By ELIZA BARRET-COTTER ‘20
College applications: my favorite thing to put-off on a given weeknight. You know those little kid games that show an image of someone playing basketball with a soccer ball with the caption What’s wrong with this picture? Well, that’s kind of what senior fall feels like: All the colors, perfectly cool weather, college apps, and the ability to finally pull down my sweaters from the shelf in my closet. What’s wrong with this picture?
I know all that we seniors seem to talk and think about is college, and I hate to be that person that won’t stop talking about it, but I’m going to be that person right now, because seriously, we need to stop talking about college.
For high school students, not just seniors, but younger students as well, college is the ultimate stressor. Everything else — a bad grade, an assignment on the horizon, not being apart of this or that club, etc. — is only stressful because of that looming shadow, that ever-burdensome weight of college. And we, the student-body, pay lip service to the idea that someone, anyone other than ourselves is to blame for this stress: whether it’s the college counselling office, our teachers, or our parents.
The above parties certainly play stress-creating roles, but at the same time, isn’t that their jobs? The college office is the obvious scapegoat; it’s in the name and everything! However, it’s even more silly to blame them because it is quite literally the job of the college office to talk to us about college. It’s hardly their fault for doing so.
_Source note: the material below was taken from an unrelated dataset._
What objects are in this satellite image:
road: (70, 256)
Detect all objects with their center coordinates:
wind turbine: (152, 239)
We complain that teachers give too much work, but then also complain if a teacher doesn’t give enough work. Both of these arguments make sense by themselves — who wants to be doing a ton of work that could theoretically soil your transcript? On the flip side, if we don’t have a ton of work, what are we being graded on? How can we redeem ourselves from one bad grade if that’s the only major assignment before November 1st? Unfortunately, we can’t have it both ways.
Finally, our parents. If I had to choose between one of the above three parties which most accurately is to blame, I would say our parents because the most obvious thing to blame for our behavior is our upbringing. The way we talk and act and react can be, and is, traced back to something our parents did wrong or right when we were three years old. I say this with sarcasm, though I understand the sentiment. Mostly, though, I think parents have overhyped this process since the 1970s when everyone decided to go to college. My issue with this argument, however, is that many of us are on the verge of adulthood, and some of us already are adults. One would think that with sixteen or seventeen years of life experience, we would have the agency to stop perpetuating our parents’ vices.
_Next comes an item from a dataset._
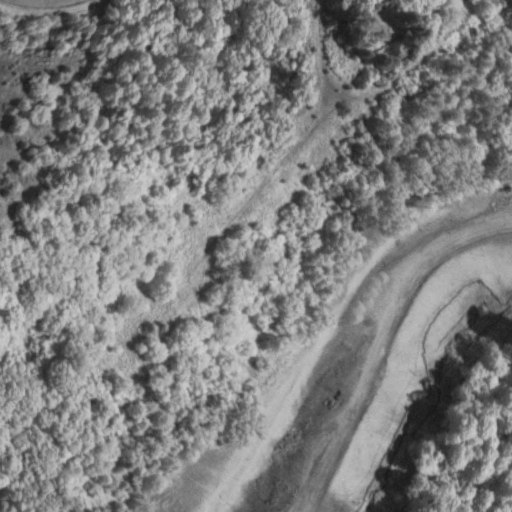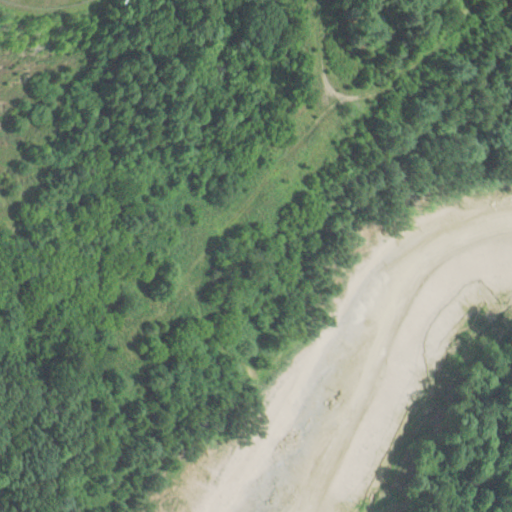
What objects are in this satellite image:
park: (43, 2)
park: (377, 24)
road: (365, 92)
road: (215, 234)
Has anyone ever thought to turn the tables on ourselves? Has anyone thought that maybe the student-body that bemoans the stresses of college that so loom (even though most of us chose to come to a college preparatory school) is the problem in and of itself?
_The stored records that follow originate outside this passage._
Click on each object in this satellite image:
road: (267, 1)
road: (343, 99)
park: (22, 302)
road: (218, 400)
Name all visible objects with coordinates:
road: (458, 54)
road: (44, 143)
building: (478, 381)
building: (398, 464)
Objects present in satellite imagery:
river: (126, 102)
We are the ones who talk about college constantly amongst ourselves. We are the ones that create spreadsheets to record who got in where and who didn’t at all. We say, “I can’t believe she hasn’t finished her essay yet,” or “He’s applying to Harvard? I wonder if he’s doing it as a joke.” We look to see who went to which table at the college fair. We are the ones who can’t stop talking about how stressful senior fall and the college process are instead of actually being productive and hence alleviating all that stress.
So, you tell me: who is to blame? Maybe we should stop pointing fingers and just go write our supplements.